**SET TASK:**
Repeat the stretch of the fan experience article from "- Czarnowski Collective" through "paying attention to.", switching each "signals" to "trends".

**DOCUMENT SEGMENT:**
=====
Fan Experience Is No Longer a Perk. It's the Product.
- Czarnowski Collective

- 20 hours ago
- 3 min read
Five signals from the World Congress of Sports that every brand builder should be paying attention to.
Contributors: Mark Cooper and Erik Ross , Czarnowski Collective.

We just got back from CAA SBJ's World Congress of Sports in Los Angeles, and let's just say: the vibe was less "future of sports" TED talk and more "we're doing it now, get out of the way." The room was full of private equity partners, media executives, architects, and franchise leaders — all operating with the same quiet urgency of someone who just got off a very important phone call.
And across every panel, every hallway conversation, every espresso grabbed from the one booth anyone actually cared about, the same signals kept surfacing.
Here's what we heard — and why it matters for anyone in the business of building brand experiences.

Photo Credit: Sports Business Journal
1. Fan experience isn't the amenity anymore. It's the asset.
=====
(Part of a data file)
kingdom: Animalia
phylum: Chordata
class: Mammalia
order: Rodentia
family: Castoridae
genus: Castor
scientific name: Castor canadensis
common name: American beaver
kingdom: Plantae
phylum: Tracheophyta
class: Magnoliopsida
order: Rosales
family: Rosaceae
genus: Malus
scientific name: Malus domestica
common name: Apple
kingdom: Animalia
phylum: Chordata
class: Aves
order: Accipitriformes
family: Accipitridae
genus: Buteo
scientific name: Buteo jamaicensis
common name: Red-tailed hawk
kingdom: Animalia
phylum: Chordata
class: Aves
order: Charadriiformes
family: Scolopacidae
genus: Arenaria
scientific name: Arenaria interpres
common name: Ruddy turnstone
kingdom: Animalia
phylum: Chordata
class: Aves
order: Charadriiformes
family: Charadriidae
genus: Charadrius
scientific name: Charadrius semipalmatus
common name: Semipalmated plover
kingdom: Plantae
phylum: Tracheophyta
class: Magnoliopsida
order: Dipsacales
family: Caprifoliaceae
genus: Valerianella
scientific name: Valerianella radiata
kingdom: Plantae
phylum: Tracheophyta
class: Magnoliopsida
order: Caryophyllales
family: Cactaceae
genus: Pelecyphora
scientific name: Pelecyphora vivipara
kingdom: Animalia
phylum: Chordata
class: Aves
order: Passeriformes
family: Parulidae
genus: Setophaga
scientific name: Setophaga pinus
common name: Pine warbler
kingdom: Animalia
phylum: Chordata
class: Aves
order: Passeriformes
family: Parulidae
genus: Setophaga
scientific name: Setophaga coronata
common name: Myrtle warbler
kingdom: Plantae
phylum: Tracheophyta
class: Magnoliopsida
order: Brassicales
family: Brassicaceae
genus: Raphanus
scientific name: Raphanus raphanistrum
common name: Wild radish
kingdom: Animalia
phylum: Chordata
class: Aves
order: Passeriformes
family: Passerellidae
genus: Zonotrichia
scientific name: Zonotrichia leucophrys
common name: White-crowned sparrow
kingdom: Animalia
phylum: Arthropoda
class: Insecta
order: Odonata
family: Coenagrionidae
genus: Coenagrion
=====
**RESULT FOR THIS EXERCISE:**
- Czarnowski Collective

- 20 hours ago
- 3 min read
Five trends from the World Congress of Sports that every brand builder should be paying attention to.